Abstract
Objective
To review current pharmacologic strategies for Castleman disease (CD), integrating contemporary understanding of disease biology, diagnostic subclassification, and therapeutic approaches across unicentric Castleman disease (UCD); Human Herpesvirus-8 (HHV-8)–associated multicentric Castleman disease (MCD); polyneuropathy, organomegaly, endocrinopathy, monoclonal plasma-cell disorder, skin changes (POEMS)–associated MCD; and idiopathic MCD (iMCD).
Data Sources
A comprehensive search of PubMed, Embase, and the Cochrane Library (2000–2025) was performed, supplemented by manual review of references and guidelines from the Castleman Disease Collaborative Network (CDCN), the National Comprehensive Cancer Network (NCCN), and the American Society of Clinical Oncology (ASCO). Included literature encompassed clinical trials, natural-history studies, and mechanistic work relevant to CD.
Data Summary
CD represents a biologically heterogeneous spectrum driven largely by dysregulated cytokine signaling, particularly interleukin-6 (IL-6). UCD is typically approached with surgical excision, whereas MCD requires subtype-specific systemic therapy. Rituximab remains the cornerstone of HHV-8–associated MCD. Management of POEMS-associated disease focuses on controlling the plasma-cell clone.
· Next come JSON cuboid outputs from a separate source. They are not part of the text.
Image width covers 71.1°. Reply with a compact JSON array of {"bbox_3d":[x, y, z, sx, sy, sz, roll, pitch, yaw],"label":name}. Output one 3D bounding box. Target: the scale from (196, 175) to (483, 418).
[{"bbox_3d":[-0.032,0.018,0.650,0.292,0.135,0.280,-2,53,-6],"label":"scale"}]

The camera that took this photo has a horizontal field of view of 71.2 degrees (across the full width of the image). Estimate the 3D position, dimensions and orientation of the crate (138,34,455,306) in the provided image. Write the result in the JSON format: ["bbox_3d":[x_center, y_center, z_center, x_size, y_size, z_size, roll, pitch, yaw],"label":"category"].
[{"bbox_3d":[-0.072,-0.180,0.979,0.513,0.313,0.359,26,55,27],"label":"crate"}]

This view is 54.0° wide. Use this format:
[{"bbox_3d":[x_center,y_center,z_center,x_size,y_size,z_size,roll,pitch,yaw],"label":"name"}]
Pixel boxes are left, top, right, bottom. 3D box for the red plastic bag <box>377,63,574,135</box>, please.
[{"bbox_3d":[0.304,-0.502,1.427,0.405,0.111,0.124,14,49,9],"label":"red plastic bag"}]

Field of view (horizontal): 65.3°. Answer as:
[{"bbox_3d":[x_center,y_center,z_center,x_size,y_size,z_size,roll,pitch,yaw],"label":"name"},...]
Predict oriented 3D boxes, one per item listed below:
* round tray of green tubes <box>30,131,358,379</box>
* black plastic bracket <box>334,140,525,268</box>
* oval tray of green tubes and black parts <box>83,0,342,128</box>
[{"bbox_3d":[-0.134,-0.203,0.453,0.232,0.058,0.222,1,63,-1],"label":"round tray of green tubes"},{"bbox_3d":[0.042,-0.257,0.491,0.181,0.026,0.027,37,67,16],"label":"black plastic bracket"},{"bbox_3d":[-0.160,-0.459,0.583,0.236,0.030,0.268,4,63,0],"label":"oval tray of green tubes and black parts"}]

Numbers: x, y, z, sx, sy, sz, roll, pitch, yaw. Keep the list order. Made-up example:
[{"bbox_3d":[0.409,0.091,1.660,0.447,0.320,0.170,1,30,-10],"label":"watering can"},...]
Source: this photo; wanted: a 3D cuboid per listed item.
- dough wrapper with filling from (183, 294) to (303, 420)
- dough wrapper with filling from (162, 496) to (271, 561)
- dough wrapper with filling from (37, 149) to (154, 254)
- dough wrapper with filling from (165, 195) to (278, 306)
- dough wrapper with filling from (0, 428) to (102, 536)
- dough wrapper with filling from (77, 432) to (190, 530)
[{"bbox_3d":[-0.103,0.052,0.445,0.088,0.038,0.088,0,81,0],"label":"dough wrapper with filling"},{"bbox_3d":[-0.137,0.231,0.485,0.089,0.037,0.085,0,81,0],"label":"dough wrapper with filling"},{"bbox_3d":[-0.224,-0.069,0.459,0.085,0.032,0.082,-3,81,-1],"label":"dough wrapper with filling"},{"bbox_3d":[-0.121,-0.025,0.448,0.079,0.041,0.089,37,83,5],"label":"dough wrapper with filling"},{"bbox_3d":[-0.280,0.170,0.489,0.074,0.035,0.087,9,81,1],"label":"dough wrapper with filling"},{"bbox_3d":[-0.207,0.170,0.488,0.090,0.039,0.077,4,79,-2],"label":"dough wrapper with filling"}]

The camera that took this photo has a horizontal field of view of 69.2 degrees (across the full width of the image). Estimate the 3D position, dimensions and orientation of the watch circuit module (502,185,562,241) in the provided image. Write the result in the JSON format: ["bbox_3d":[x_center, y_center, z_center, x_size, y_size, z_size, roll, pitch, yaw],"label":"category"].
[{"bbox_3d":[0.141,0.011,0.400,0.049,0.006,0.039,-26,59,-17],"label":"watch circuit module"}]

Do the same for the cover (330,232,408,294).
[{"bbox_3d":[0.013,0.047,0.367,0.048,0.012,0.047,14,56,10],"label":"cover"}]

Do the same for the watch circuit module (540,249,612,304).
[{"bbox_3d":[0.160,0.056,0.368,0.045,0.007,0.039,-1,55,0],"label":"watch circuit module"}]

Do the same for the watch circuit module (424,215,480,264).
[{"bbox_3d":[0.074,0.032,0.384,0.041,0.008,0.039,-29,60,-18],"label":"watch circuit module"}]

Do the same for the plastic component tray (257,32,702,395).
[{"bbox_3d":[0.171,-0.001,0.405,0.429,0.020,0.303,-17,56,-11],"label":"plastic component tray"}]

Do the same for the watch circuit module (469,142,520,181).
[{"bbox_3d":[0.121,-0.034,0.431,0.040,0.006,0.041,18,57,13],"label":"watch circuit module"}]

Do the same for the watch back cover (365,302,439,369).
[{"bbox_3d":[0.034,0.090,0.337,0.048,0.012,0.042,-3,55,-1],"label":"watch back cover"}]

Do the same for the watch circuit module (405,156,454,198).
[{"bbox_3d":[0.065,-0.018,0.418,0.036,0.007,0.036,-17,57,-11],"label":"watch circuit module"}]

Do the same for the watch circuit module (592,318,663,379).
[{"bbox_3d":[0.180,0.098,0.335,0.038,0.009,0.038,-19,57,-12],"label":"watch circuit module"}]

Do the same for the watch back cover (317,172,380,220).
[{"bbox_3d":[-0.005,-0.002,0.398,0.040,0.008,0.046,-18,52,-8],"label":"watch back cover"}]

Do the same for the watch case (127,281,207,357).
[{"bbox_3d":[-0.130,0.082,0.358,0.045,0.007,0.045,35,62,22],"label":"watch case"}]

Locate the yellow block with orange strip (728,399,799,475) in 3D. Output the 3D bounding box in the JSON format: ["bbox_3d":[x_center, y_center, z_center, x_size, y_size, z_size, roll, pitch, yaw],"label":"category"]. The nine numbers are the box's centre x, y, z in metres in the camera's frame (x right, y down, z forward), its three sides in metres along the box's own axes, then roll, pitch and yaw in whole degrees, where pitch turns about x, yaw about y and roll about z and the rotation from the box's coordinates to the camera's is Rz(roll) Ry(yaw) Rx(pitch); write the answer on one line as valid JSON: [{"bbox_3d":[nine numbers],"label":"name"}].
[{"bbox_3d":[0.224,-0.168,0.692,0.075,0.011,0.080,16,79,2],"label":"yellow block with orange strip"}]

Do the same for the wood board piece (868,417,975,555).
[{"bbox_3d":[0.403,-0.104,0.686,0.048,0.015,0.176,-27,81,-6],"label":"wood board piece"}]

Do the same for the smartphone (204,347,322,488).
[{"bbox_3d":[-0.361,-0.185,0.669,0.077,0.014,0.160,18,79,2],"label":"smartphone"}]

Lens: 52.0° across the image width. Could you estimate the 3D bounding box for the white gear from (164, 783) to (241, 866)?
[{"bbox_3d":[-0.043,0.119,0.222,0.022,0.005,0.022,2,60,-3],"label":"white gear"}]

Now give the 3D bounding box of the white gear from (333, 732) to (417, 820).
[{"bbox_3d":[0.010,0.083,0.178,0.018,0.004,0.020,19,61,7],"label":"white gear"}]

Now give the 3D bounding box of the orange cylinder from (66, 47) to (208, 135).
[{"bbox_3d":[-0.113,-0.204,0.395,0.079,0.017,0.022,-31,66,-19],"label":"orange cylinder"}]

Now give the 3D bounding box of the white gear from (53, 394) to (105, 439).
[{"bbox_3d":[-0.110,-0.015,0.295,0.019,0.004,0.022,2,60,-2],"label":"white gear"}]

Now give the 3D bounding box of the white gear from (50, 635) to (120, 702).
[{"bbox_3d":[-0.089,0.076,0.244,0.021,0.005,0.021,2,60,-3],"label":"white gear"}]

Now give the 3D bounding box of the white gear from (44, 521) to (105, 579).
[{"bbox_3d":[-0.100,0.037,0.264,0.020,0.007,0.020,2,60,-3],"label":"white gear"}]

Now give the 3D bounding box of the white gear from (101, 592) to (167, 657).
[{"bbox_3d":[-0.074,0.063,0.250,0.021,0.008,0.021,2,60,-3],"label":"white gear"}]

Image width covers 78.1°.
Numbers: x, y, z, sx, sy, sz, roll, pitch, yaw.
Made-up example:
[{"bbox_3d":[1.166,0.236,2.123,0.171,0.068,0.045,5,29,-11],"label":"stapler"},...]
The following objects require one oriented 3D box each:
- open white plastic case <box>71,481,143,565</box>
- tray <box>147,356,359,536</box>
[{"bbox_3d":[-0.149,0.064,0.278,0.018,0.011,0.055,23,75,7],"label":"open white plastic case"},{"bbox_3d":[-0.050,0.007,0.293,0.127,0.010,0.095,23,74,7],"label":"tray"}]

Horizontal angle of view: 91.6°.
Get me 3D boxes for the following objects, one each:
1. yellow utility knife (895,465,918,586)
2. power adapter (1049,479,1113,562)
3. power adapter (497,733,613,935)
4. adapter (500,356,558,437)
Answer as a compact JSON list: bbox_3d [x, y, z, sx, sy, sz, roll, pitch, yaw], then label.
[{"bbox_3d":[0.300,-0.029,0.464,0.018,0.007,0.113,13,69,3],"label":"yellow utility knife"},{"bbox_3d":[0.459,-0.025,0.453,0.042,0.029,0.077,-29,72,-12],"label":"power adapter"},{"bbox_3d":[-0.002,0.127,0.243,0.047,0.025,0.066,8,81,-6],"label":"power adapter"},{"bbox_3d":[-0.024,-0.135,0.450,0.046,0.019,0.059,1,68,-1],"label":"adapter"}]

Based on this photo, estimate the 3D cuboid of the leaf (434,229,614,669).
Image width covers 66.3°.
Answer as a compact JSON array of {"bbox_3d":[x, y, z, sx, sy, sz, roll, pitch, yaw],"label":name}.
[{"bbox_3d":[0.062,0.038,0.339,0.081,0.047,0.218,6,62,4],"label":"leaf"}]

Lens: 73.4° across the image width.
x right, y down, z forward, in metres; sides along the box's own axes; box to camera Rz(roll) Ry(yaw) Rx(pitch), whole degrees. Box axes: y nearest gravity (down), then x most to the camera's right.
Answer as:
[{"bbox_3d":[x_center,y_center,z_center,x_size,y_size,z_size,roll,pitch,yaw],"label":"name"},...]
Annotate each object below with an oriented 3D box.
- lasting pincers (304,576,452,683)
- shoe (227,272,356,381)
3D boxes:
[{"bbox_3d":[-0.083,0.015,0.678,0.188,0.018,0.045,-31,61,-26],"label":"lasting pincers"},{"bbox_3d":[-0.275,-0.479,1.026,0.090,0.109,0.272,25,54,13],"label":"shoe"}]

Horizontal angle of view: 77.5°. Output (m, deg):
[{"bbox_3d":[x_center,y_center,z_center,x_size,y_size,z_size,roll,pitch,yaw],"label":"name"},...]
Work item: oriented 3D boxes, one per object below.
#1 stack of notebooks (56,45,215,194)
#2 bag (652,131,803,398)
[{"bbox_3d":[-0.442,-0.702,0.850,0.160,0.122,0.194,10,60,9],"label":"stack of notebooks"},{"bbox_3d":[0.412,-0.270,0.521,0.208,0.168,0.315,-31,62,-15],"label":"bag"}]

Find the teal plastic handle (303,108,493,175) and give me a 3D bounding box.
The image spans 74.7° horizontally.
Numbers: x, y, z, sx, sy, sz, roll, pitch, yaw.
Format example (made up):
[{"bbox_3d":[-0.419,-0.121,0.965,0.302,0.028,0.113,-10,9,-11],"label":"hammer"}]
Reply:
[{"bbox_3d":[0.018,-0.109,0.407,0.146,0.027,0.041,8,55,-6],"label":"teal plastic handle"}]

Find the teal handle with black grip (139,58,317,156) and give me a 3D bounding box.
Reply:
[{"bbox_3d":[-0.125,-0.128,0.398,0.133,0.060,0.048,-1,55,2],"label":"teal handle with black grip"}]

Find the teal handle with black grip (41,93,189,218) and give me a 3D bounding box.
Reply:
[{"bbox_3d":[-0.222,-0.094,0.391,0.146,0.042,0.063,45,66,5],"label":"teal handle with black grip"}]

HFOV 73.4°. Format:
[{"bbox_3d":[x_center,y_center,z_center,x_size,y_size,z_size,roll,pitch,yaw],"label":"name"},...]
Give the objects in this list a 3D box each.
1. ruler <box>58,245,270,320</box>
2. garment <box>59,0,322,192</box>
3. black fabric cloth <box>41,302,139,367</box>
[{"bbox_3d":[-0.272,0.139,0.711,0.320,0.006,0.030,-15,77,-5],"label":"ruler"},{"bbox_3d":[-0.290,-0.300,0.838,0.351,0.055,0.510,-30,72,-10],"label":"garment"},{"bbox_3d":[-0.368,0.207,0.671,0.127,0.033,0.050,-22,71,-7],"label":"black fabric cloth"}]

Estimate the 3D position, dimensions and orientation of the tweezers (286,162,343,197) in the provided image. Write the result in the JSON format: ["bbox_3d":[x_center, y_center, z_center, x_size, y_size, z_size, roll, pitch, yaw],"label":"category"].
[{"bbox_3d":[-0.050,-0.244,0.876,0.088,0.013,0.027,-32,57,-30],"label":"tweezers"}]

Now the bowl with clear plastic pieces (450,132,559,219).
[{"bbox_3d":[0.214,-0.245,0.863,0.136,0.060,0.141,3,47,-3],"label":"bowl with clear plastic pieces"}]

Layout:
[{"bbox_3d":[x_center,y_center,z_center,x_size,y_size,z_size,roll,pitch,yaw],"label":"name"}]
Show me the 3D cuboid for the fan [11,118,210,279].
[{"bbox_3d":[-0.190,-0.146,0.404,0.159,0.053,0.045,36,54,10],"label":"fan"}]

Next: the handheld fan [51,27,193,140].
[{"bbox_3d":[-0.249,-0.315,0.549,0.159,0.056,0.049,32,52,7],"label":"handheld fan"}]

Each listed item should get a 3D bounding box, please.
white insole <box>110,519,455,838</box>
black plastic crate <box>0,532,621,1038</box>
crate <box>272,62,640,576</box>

In iMCD, IL-6–directed therapies (siltuximab or tocilizumab) represent first-line treatment, often supported by corticosteroids. Subtypes differ biologically: iMCD-idiopathic plasmacytic lymphadenopathy (iMCD-IPL) generally responds well to IL-6 blockade, whereas iMCD with thrombocytopenia, anasarca, fever, reticulin fibrosis, and organomegaly (iMCD-TAFRO) is aggressive and may require early escalation to cyclosporine, rituximab, or chemotherapy. Emerging data showing mTORC1 hyperactivation provide rationale for mTOR inhibition, while case-level responses to JAK-2 inhibitors warrant further study.
Conclusions
CD is clinically and biologically diverse. IL-6 blockade, B-cell-directed therapy, and plasma-cell-targeted strategies anchor current management, while mTOR and JAK-2 inhibitors merit investigation in the relapsed/refractory setting.